• **Material supplied**

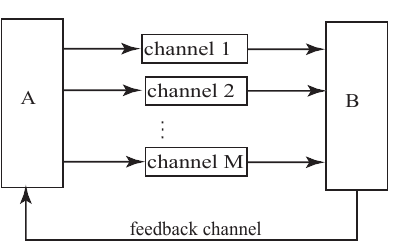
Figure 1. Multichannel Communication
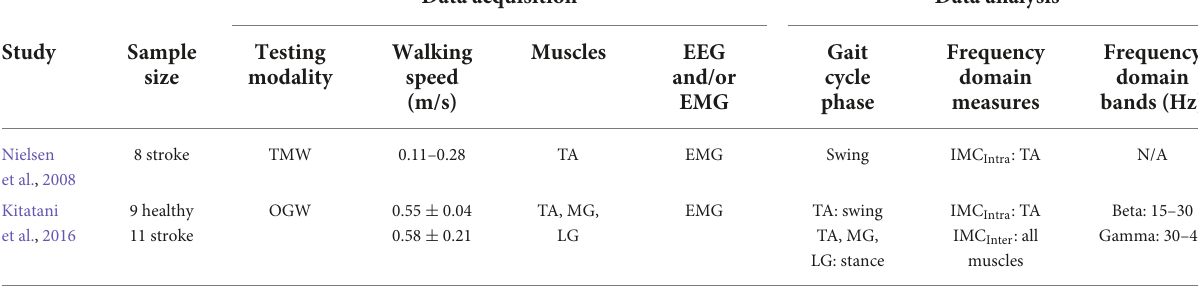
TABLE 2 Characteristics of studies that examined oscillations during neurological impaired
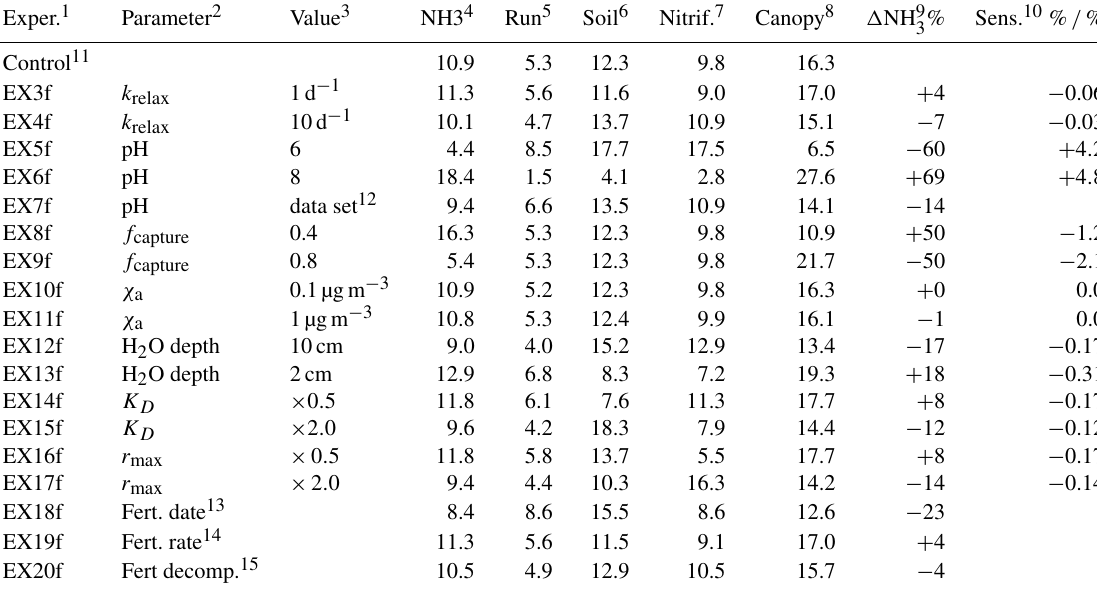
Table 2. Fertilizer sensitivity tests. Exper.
==
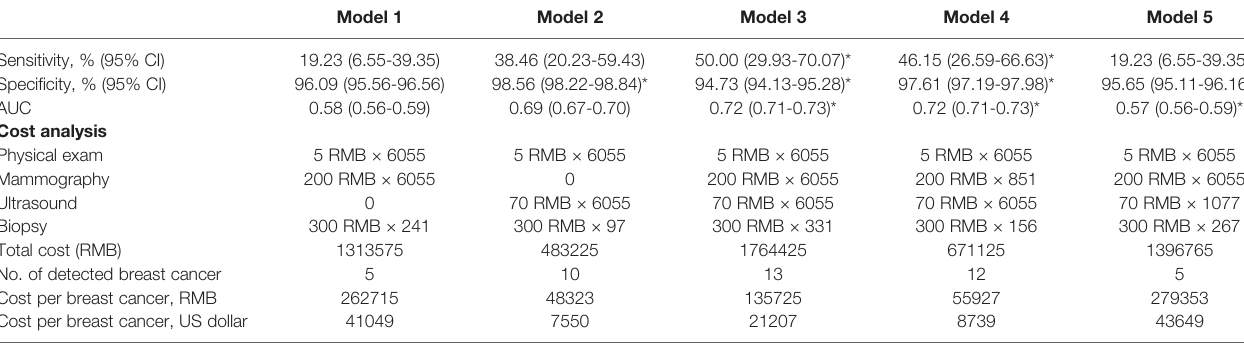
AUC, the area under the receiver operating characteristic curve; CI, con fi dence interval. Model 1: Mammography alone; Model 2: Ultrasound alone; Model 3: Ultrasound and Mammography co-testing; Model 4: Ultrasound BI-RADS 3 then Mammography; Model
* * *
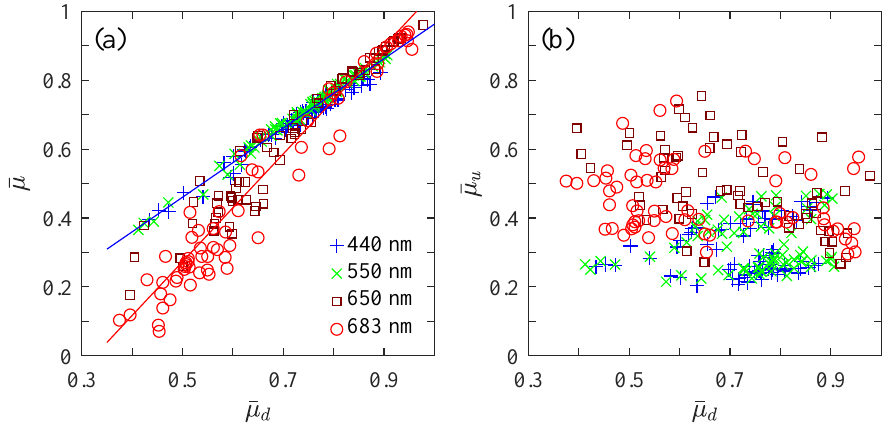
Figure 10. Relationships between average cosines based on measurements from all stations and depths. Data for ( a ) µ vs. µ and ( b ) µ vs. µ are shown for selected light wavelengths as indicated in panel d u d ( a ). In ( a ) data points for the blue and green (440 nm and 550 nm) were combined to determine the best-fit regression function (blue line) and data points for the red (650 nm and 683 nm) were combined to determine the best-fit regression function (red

• **Exercise description**
Set the pictures aside and retype exactly the lines above from the line with "TABLE 2 Characteristics" to the line with "Table 2. Fertilizer sensitivity tests. Exper.", both included, adding no others.

• **Solved exercise**
TABLE 2 Characteristics of studies that examined oscillations during neurological impaired
Table 2. Fertilizer sensitivity tests. Exper.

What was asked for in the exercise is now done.